▶ **ASSIGNED TASK A**: Reproduce the stretch of the cricket rolling-average excerpt from "I’ve written some" through "somebody’s playing badly.", word for word.

[[ DOCUMENT EXCERPT open ]]

Well, you’re not alone. I’ve always thought that cricinfo should report a ten-innings rolling average. Occasionally you get a stat like “Cook is averaging 60 or so in the last few matches” or whatever, but there’s no functionality on cricinfo or statsguru to be able to look that up.

Enter R. R is a free open-source statistical programme that I normally use for my ERP research, but it’s also the next best thing after Andy Zaltzman for settling arguments about cricket statistics.

I’ve written some R code which can take any cricketer on cricinfo and spit out a ten-innings rolling average to show fluctuations in form. Plotting it with ggplot2 can show a player’s peaks and troughs as compared to their career average, and can hopefully be used as a much more objective way of saying whether or not somebody’s playing badly.

Alastair Cook has been a lightning rod for criticism in the last couple of years. He scored heavily in his first few matches as England captain, and for a little while it seemed as though captaincy would improve his batting, but then he went into a long slump. He recently broke his century drought, and people are divided over whether he’s finally hitting form again or whether this is a dead cat bounce on an inevitable decline. Some people take his last five Tests and say he’s back; others take his last year or two in Tests and say he’s lost it. What is missing from all the misspelled derision in the comments under any article about Cook is a ten-innings rolling average and how it changes over time.


Alastair Cook: rolling and cumulative averages

This graph shows Cook’s peaks and troughs in form quite nicely. The big one in the middle where he averaged about 120 over ten innings is a combination of his mammoth 2010-11 Ashes series and the home series against Sri Lanka where he scored three centuries in four innings. His recent slump can be seen in the extended low from his 160th innings and onwards, where his rolling average went down to below 20. Now, though, it’s clear that not only has he regained some form, he’s actually on one of the better runs of his career.

[[ DOCUMENT EXCERPT closed ]]
[[ EXERCISE DATA open ]]

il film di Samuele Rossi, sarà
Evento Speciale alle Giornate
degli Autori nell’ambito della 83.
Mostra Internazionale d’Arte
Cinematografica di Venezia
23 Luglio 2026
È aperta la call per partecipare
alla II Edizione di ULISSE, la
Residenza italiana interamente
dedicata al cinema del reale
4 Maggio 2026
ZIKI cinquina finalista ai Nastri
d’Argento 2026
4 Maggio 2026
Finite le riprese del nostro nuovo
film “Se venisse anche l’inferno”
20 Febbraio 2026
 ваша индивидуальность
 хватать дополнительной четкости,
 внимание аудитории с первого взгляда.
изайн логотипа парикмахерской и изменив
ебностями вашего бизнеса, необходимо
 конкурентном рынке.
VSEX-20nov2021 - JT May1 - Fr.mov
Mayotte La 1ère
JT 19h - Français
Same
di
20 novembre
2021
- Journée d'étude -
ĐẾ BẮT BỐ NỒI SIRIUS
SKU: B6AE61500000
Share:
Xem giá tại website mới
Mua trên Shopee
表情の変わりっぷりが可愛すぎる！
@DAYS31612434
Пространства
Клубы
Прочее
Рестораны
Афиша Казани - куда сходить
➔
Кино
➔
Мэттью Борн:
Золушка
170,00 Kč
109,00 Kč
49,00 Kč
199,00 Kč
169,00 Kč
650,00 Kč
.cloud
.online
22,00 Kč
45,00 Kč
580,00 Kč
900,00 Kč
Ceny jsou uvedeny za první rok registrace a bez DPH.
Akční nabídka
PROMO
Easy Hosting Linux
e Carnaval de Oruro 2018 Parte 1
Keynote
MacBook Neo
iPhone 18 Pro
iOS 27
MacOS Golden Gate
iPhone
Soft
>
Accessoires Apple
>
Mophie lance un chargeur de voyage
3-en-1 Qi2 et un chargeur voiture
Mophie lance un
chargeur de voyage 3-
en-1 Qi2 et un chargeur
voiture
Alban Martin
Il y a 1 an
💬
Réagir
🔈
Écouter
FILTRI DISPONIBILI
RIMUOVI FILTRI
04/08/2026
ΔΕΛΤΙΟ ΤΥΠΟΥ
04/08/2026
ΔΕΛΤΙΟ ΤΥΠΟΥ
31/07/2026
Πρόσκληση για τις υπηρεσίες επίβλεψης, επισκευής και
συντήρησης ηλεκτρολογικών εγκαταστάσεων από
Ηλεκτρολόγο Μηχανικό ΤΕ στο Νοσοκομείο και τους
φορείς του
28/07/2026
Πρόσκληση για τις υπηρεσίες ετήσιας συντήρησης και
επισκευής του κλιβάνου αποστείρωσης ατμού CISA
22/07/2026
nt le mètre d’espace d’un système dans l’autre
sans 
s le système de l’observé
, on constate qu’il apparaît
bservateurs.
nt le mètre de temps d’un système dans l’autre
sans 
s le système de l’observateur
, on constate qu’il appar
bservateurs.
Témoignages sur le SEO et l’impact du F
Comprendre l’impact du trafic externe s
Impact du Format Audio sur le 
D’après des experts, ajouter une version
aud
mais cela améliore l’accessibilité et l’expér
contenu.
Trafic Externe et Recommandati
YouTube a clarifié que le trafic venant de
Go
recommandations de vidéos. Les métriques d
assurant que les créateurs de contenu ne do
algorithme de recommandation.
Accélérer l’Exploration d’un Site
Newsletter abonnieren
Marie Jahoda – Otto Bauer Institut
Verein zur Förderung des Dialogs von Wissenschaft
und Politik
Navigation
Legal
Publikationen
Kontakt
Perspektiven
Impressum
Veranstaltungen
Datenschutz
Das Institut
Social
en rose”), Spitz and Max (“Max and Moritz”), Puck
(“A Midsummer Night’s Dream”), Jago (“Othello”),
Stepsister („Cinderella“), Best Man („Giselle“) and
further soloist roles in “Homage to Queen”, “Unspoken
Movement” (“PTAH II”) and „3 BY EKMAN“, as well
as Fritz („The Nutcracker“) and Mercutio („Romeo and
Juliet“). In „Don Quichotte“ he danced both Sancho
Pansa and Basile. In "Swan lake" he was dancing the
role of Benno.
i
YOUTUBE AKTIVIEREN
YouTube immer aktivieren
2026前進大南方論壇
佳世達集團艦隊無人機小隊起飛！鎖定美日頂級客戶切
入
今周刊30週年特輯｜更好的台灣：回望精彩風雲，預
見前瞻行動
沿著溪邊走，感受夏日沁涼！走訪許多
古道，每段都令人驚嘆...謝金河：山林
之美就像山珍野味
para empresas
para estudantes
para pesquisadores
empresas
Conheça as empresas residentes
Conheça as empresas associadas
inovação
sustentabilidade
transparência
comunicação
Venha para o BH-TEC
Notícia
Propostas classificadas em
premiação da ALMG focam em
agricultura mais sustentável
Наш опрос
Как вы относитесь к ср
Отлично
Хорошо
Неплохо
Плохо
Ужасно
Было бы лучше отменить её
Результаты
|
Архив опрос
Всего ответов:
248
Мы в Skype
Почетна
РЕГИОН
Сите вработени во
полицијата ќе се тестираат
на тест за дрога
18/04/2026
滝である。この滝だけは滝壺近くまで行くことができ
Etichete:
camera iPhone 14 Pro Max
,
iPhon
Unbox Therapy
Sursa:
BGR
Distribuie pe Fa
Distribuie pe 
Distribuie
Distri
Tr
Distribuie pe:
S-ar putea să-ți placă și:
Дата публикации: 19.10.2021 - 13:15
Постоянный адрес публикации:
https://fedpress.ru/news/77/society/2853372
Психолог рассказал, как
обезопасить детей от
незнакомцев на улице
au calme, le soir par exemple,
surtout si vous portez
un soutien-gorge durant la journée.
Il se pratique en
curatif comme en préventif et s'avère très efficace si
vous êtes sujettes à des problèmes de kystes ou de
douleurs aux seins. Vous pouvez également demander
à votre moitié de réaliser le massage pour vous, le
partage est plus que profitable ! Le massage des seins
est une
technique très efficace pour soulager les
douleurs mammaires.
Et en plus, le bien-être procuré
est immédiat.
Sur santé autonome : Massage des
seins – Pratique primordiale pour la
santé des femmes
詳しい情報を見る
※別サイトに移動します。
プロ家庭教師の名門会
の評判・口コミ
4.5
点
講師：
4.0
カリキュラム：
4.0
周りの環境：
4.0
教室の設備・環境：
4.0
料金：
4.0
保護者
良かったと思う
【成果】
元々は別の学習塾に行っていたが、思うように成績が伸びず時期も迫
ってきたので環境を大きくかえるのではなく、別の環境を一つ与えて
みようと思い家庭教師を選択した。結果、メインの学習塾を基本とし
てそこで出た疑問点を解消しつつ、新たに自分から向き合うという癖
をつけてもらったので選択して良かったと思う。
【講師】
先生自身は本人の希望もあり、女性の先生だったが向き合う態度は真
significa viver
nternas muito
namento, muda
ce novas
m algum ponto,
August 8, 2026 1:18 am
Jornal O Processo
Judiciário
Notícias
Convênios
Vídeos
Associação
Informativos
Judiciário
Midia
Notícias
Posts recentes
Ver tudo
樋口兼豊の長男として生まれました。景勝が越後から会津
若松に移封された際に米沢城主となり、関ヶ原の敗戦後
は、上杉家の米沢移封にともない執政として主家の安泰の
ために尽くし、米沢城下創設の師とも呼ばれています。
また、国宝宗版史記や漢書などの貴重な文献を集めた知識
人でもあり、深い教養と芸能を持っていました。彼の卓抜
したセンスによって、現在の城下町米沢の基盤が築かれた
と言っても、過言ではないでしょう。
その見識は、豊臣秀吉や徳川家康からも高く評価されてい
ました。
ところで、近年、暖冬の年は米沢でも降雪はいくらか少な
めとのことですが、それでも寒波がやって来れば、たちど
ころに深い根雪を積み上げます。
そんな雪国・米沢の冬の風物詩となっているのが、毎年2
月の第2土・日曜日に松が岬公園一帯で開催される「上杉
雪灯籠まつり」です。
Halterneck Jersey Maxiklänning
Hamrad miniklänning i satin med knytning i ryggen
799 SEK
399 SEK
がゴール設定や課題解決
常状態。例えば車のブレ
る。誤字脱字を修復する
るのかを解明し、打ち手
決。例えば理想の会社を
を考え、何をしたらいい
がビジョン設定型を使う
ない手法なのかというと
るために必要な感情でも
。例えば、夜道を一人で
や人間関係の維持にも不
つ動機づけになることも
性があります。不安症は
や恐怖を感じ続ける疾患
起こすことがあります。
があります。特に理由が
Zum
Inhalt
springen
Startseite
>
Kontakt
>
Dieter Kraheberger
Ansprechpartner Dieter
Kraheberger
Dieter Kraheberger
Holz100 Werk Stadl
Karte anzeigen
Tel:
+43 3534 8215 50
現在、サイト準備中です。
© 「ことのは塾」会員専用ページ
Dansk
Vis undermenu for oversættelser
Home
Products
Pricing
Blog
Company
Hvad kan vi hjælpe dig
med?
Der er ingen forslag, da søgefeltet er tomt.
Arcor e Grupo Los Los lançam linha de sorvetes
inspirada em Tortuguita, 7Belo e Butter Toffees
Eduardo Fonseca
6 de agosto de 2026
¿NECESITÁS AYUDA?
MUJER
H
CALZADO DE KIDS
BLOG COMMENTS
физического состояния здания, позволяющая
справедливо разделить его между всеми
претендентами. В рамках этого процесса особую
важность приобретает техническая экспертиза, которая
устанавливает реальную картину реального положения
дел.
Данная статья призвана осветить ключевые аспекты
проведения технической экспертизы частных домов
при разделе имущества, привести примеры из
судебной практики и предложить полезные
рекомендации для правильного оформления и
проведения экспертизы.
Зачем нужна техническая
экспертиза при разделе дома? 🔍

[[ EXERCISE DATA closed ]]

▶ **ASSIGNED TASK B**: Rewrite the stretch of the listing from its first line through the line containing "конкурентном рынке." as a numbered list, omitting any blank lines.

▶ **PROBLEM SOLUTION A**:
I’ve written some R code which can take any cricketer on cricinfo and spit out a ten-innings rolling average to show fluctuations in form. Plotting it with ggplot2 can show a player’s peaks and troughs as compared to their career average, and can hopefully be used as a much more objective way of saying whether or not somebody’s playing badly.

▶ **PROBLEM SOLUTION B**:
1. il film di Samuele Rossi, sarà
2. Evento Speciale alle Giornate
3. degli Autori nell’ambito della 83.
4. Mostra Internazionale d’Arte
5. Cinematografica di Venezia
6. 23 Luglio 2026
7. È aperta la call per partecipare
8. alla II Edizione di ULISSE, la
9. Residenza italiana interamente
10. dedicata al cinema del reale
11. 4 Maggio 2026
12. ZIKI cinquina finalista ai Nastri
13. d’Argento 2026
14. 4 Maggio 2026
15. Finite le riprese del nostro nuovo
16. film “Se venisse anche l’inferno”
17. 20 Febbraio 2026
18.  ваша индивидуальность
19.  хватать дополнительной четкости,
20.  внимание аудитории с первого взгляда.
21. изайн логотипа парикмахерской и изменив
22. ебностями вашего бизнеса, необходимо
23.  конкурентном рынке.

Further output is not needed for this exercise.